#### Text shown

If your employee isn’t a professional driver but spends a lot of time on the road, how “essential” a job function is driving for ADA purposes? Is driving “essential” at all?

In what I consider to be a very significant result under the Americans with Disabilities Act, a three-judge panel of the U.S. Court of Appeals for the Fourth Circuit recently ruled that driving might not be an ADA “essential function” in jobs that require a lot of driving but primarily exist for other reasons. (Hat tip to Jill Stricklin for alerting me to the decision when it came out.)

This is a big deal. Under the ADA, if driving is an essential function, then the employer can insist that the employee do it, with or without a reasonable accommodation. If driving is not an essential function, then the employer cannot. In other words, if driving is not an essential function, the employer would be responsible for getting that function handled in some other way — including assigning the function to someone else or forgoing it entirely.

(Transportation employers should be able to continue to safely assume that “driving” is an essential function of a driver’s job.)

The case is Stephenson v. Pfizer, Inc., which involved a pharmaceutical rep. The pharma rep exists primarily to make presentations to physicians and encourage them to prescribe drugs made by the rep’s company. However, to make those presentations, the rep has to get to the doctors’ places of business; hence, the need to drive.

Employers with “road warrior” employees should review and, if necessary, update existing job descriptions to make sure that they include driving and accurately reflect employees’ other job duties. They should also be very cautious about denying a “driving” accommodation.

Plaintiff Whitney Stephenson was a senior, apparently stellar Pfizer rep serving the area of Winston-Salem, North Carolina (my town! yay!). She developed an eye condition that significantly impaired her vision and made her unable to drive, but she could apparently continue to ably perform the other functions  of her job. She requested the reasonable accommodation of a driver, and the company reportedly refused it, worried about the precedent that it would be setting. “Not everyone is a Whitney Stephenson,” her boss allegedly told her. The company did offer her some non-driving positions, which she declined.

Ms. Stephenson sued, and in 2014, a U.S. District Court Judge awarded summary judgment to Pfizer. But on appeal, the Fourth Circuit panel reversed, and said that a jury would have to decide whether driving was an essential function of Ms. Stephenson’s job. Although Ms. Stephenson had a written job description, it did not include “driving” as an essential function. Instead, the description focused on education, sales ability, pharmaceutical knowledge, and other traits unrelated to the ability to drive.

Another issue — to be resolved at trial, presumably — is whether Pfizer has to hire a driver for Ms. Stephenson, or whether hiring a driver is an “unreasonable” accommodation that Pfizer doesn’t have to make.

########
#### Extracted records

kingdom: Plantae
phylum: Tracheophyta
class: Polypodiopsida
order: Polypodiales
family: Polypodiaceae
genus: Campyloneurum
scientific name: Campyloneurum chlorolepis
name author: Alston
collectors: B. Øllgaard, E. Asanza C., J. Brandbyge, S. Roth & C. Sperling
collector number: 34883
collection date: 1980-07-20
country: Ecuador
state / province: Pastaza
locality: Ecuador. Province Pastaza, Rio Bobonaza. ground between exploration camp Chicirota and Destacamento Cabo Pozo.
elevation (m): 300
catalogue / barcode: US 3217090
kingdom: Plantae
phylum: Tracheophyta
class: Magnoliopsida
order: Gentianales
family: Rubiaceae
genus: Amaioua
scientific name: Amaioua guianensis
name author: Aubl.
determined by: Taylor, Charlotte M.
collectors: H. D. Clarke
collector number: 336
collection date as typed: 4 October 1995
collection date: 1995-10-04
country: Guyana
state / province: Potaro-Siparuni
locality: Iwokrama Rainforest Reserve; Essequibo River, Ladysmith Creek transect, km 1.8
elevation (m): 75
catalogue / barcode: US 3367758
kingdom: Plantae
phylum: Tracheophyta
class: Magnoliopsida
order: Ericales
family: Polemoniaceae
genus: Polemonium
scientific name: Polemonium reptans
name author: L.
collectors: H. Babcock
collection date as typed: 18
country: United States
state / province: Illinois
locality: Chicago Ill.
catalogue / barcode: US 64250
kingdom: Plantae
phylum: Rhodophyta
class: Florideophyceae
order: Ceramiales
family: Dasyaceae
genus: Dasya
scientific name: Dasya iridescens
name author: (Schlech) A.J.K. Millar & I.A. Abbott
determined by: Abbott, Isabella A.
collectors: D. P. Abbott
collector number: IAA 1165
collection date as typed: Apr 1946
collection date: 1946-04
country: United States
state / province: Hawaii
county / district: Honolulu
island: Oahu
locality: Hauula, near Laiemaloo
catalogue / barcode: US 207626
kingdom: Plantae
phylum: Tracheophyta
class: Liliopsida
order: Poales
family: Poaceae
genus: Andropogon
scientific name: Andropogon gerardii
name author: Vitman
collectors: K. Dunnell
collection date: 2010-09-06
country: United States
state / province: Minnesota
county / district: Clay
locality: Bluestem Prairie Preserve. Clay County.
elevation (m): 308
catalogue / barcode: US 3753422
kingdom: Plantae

########

Work request:
Answer these questions from the article on driving as an ADA essential function:
1. Which court's three-judge panel ruled that driving might not be an essential function?
2. What reasonable accommodation did Ms. Stephenson request?
3. In what year did a U.S. District Court Judge award summary judgment to Pfizer?

Response to the exercise:
1. The U.S. Court of Appeals for the Fourth Circuit.
2. A driver.
3. 2014.